2. Exhale slowly, turn your right foot 90 degrees to the right, and also slightly turn your left foot to the right. Extend your left leg outward and tighten your knee. Exhale again, bend the right knee, with the right thigh and calf at a right angle, the right tibia perpendicular to the ground, and the knee and ankle in a straight line..
3. Inhale and straighten your right leg. Rotate your feet with your toes facing forward. Repeat this pose on the other side. Then exhale and jump back into the mountain pose..
Do not shift your torso to the right or lean forward, adduct your shoulder blades, and focus on the side of your body that is stretched out. The benefits of practicing this posture include exercising abdominal organs, relieving spasms in calf and thigh muscles, increasing leg and back muscle elasticity, and making leg muscles more symmetrical and strong. By expanding the chest, respiratory system function can be improved..
1. Sitting on the ground with legs extended. Bend the right knee and place the heel of the right foot close to the left groin, with the sole of the foot against the inner side of the left thigh. Turn your torso to the right and place your hands on both sides of your right knee, with your palms facing downwards..
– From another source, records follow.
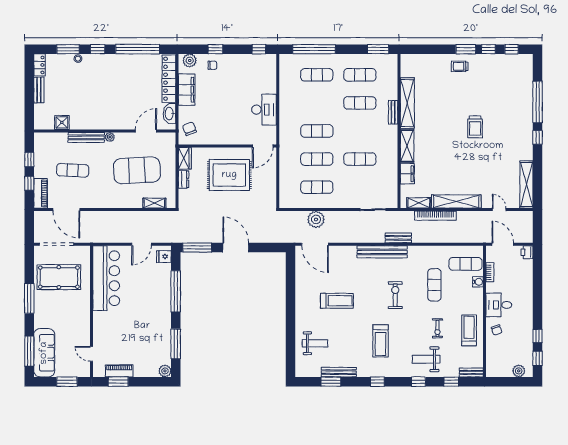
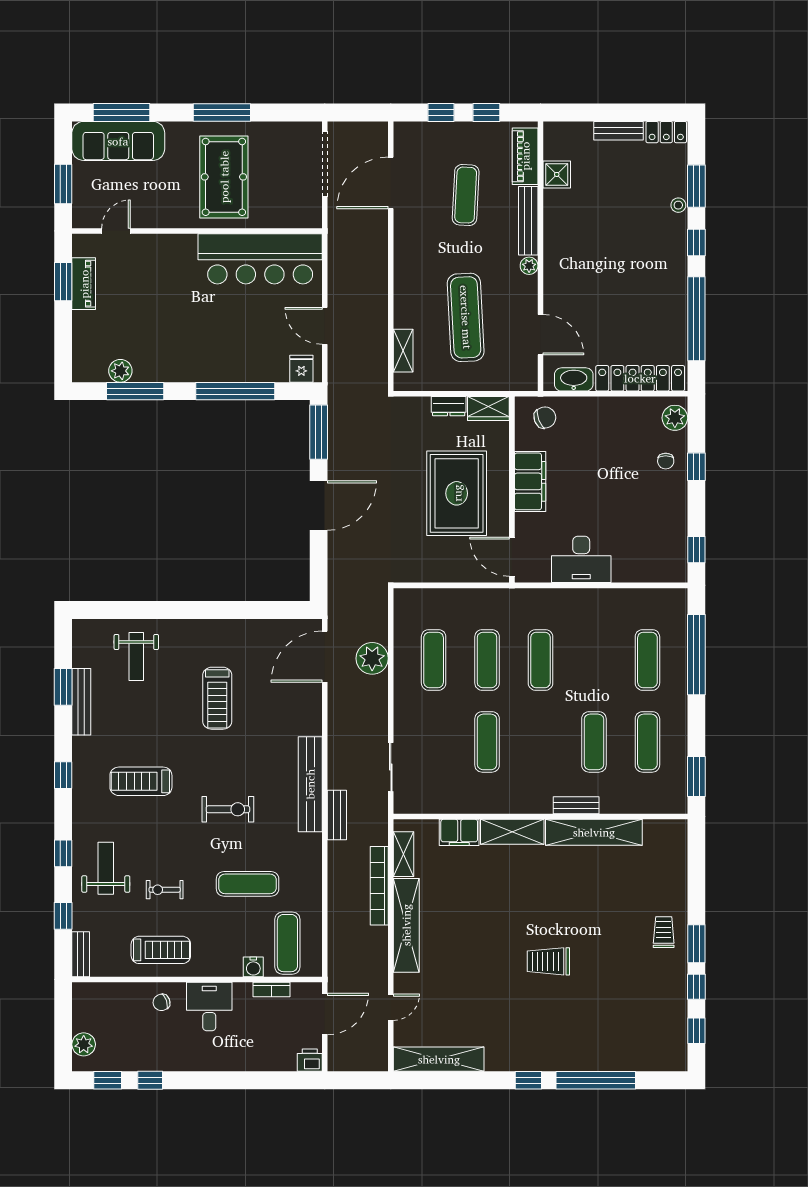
filing cabinet: (187, 90) -> (530, 481), moved, turned -90
exercise mat: (137, 170) -> (466, 317), width x0.68
piano: (41, 193) -> (525, 156), moved, turned 90
pool table: (59, 277) -> (224, 177), moved
plant: (165, 371) -> (120, 371), moved

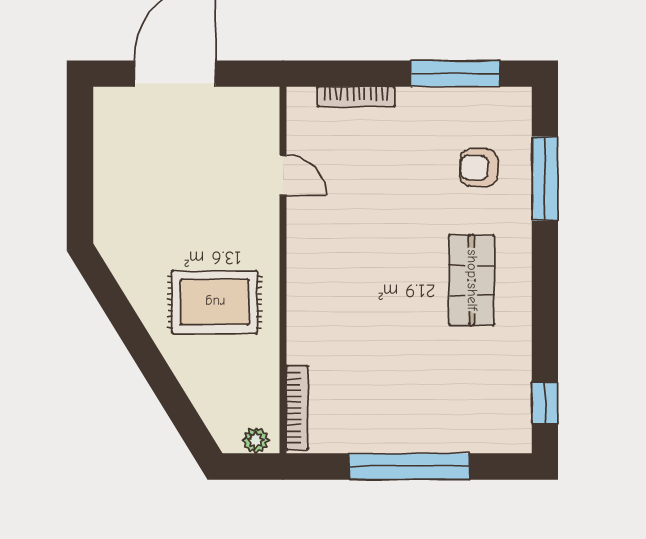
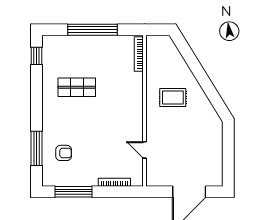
shop shelf: (472, 280) -> (77, 87), moved, turned 90
rug: (215, 302) -> (173, 97), width x0.73, depth x0.70
plant: (256, 440) -> (156, 41), removed

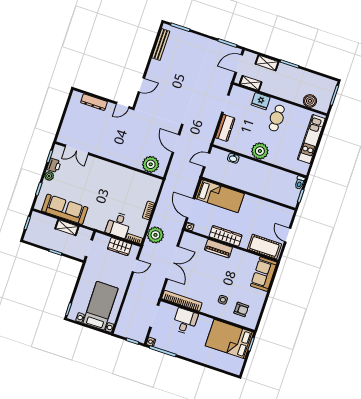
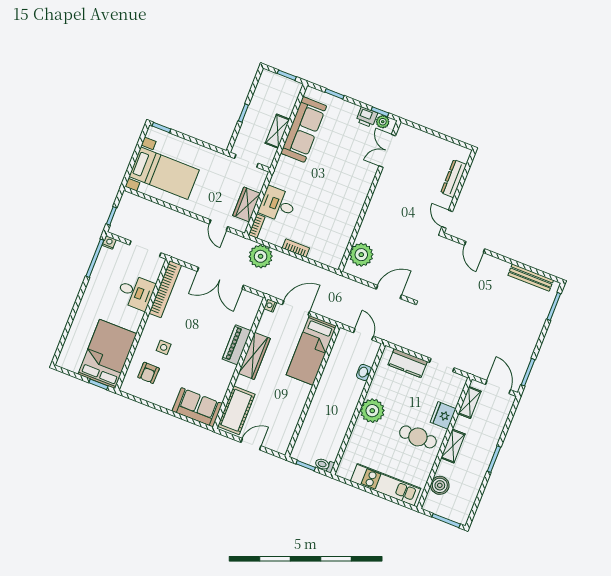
shelving: (267, 63) -> (453, 446), moved
plant: (49, 176) -> (383, 122), moved

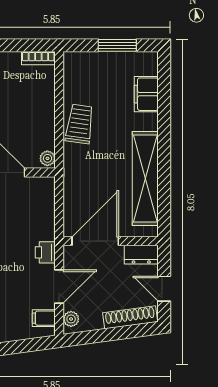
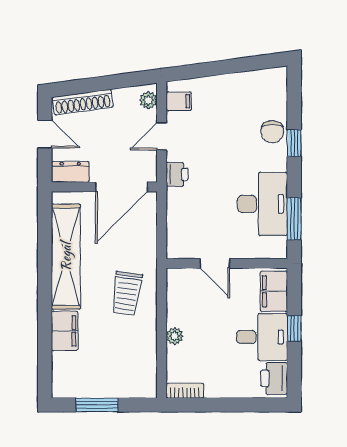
filing cabinet: (146, 94) -> (65, 331), moved
trolley: (80, 124) -> (127, 293), moved
plant: (47, 158) -> (175, 336), moved
door: (59, 286) -> (162, 136), width x0.73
2. Lean your torso forward above your right leg, bend your elbow, slightly lift your left hip up, and extend your left leg backwards along your hips. Straighten your elbow. Lift your right hip off the ground, slightly shift your hip to the left, and place your right foot below your left hip or left thigh..
3. Within a comfortable range, you can move your right foot further to the left. When inhaling, lift the spine upwards. Maintain posture and breathe naturally. If this position.